Since I first came to the country, the island has made a steady and strong progress in many aspects, both commercially and financially, especially in the service and real estate industries.
After the 2014 elections the Labour Party came back into government, and I must say that they are doing everything that needs to be done to bring the island into a flourishing time. The economic crisis hit us hard; many establishments had about 50 or 60 percent less bookings than usual and, of course, the real estate sector went on hold for several years. We have, however seen an improvement over the past three years, especially in 2016, which has been a much better year than the previous two.


How would you describe the collaboration between the government and the private sector to boost the real estate sector?

The effort is clearly visible. The Citizenship by Investment Program (CIP) is a great leap. Since its approval two years ago, the difference is already noticeable. The government sees this as an opportunity to attract investment and create revenue thanks to the charges of each application. A percentage of the money goes to the state treasury, which is normal since it is going to be invested into infrastructure projects throughout the island, such as roads, lighting, sanitation, and other services.
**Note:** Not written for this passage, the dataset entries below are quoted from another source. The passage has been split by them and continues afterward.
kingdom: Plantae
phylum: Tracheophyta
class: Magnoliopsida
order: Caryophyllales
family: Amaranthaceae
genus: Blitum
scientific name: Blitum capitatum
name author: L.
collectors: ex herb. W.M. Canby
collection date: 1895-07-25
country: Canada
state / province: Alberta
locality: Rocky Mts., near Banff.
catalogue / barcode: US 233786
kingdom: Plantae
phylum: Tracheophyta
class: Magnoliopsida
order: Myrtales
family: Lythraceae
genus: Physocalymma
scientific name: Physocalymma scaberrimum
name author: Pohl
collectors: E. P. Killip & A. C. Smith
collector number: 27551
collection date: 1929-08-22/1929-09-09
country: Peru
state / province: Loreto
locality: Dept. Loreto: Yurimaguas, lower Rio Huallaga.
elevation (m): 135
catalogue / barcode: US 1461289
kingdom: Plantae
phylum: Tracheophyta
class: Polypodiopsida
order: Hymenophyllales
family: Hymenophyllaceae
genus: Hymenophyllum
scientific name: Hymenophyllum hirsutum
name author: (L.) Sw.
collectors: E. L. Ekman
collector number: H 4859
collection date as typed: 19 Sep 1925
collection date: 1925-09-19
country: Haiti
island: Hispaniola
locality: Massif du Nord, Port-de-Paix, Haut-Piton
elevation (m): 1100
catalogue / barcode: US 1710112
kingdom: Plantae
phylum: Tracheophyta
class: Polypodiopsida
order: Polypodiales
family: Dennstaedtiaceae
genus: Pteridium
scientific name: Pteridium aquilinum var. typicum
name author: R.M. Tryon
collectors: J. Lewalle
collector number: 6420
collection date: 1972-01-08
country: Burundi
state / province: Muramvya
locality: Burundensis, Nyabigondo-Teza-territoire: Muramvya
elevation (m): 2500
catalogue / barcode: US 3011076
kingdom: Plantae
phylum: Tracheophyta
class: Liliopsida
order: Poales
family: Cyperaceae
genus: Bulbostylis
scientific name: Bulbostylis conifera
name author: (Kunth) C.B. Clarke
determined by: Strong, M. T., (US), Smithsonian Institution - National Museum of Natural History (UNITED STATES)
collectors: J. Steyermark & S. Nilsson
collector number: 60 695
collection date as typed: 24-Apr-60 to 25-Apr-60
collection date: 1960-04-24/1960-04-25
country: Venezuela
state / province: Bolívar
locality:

What were the major challenges when you were starting out?

There were many. Even though I was starting from zero I was, in a way, lucky. It was 2004, right in the middle of the real estate bubble, so I had three or four very good years until 2008, when it all started to go downhill due to the international crisis. That period, as it was for many thousands of other businesses, was a bit of a struggle. But when you start a business, particularly in a developing country, nothing is easy.

Would you say the sector has gone back to where it was before 2007?

I think we are actually doing better. The crisis is long gone. Now that the economy is doing better, the government is focusing more on promoting the country. In the meantime, smaller and local real estate agents are appearing, but at a lower level. It takes a while to get the hang of the business. I’m glad to say the top 10 agencies in the country offer a very good service overall.

What would you say are Paradise Property’s main advantages?

I think a good work ethic is probably number one, together with a deep knowledge of local real estate market. Transparency and honesty in dealing with investors is another of our fortes. We also speak various languages, which means we understand where they come from, their mentality, culture, and requirements. This business is not just about saying: “I want a two-bedroom apartment, please find it for me.” It’s about understanding what the client’s dream is and helping them make it a reality. I take pleasure in making it happen.

What message would you like to convey to our readers about Antigua, the real estate sector, and about Paradise Properties?

Paradise Properties will take their desire to own a property in Antigua to heart. If they were to select me as their representative, I would definitely make sure to scout the island inside out to find the perfect investment for the perfect price. That is probably my strength. It makes them feel more confident in placing their trust in me.